Microsoft and Nvidia Will Soon Make Up Nearly 42% of a Major Tech Fund

Green takes the top spot. And we're not just talking about the Boston Celtics. Yesterday, Nvidia ($NVDA) surpassed Microsoft ($MSFT) to become the world's most valuable company — pushing Apple ($AAPL) down to third place. Whether you like it or not, Nvidia is becoming even more significant in portfolios — especially for those invested in the $71B Technology Select Sector SPDR Fund ($XLK), which has risen 23% this year, outperforming both the Nasdaq-100 and S&P 500.

  • By this week's end, the tech ETF will rebalance, with Nvidia and Microsoft each representing ~21% of the fund — a jump for Nvidia from its previous 6% share.

  • Due to the rebalancing, the fund will acquire over $10B of Nvidia shares — reducing Apple's share from 22% to ~4.5%.

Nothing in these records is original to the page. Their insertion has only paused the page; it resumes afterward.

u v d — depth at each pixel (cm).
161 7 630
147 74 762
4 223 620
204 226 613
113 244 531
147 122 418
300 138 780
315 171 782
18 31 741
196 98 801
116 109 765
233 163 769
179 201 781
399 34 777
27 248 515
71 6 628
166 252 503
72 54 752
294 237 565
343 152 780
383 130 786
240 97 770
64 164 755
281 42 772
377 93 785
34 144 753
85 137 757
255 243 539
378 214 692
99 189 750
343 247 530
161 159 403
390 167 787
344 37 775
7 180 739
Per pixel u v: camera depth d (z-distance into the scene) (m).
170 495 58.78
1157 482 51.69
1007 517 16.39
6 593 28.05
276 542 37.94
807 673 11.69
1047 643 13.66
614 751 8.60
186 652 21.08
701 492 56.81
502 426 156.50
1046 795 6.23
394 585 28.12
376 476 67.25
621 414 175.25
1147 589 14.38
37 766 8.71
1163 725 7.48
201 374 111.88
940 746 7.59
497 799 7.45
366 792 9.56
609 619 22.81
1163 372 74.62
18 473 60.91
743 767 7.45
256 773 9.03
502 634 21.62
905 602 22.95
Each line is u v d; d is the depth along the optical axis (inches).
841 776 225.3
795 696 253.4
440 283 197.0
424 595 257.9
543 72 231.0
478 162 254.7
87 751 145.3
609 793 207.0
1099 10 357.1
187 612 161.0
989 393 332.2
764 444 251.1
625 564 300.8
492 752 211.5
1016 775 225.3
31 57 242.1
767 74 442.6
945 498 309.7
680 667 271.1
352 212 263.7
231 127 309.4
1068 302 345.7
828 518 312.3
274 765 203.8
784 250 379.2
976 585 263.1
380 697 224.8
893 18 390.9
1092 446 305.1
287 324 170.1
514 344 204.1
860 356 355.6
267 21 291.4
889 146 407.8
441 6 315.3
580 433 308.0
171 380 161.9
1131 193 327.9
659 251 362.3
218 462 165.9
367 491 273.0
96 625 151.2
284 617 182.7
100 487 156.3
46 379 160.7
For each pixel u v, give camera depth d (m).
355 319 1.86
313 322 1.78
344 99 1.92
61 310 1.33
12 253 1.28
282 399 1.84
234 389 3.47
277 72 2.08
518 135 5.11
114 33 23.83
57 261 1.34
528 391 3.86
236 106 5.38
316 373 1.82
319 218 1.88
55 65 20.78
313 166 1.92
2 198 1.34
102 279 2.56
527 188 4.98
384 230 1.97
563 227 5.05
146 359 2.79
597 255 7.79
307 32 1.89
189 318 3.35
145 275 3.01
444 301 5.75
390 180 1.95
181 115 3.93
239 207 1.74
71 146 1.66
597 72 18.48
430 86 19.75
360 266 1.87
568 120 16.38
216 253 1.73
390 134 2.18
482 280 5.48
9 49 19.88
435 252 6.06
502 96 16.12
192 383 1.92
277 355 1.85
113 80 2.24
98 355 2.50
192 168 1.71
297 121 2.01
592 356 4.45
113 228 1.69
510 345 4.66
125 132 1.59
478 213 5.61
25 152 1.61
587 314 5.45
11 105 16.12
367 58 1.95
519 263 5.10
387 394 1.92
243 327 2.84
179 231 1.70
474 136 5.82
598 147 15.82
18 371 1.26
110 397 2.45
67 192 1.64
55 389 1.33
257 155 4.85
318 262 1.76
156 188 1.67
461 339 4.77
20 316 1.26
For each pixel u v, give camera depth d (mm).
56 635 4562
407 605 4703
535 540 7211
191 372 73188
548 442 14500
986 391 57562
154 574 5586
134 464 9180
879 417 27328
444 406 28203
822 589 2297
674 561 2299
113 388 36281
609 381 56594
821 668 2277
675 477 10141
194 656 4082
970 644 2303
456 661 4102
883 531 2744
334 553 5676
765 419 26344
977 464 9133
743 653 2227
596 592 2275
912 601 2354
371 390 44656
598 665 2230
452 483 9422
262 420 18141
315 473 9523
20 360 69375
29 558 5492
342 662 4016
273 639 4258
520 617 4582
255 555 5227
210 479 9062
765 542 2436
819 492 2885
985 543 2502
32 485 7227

Buy high, sell higher? Nvidia insiders have capitalized extensively on the company's rally, selling over $700M in shares this year — the highest in a half-year period since early 2023. Despite the selling spree, no insider purchases have been made since 2020. Combined with the Nasdaq-100 hitting record highs on Monday, it suggests that the AI-driven market rally might be at risk of faltering.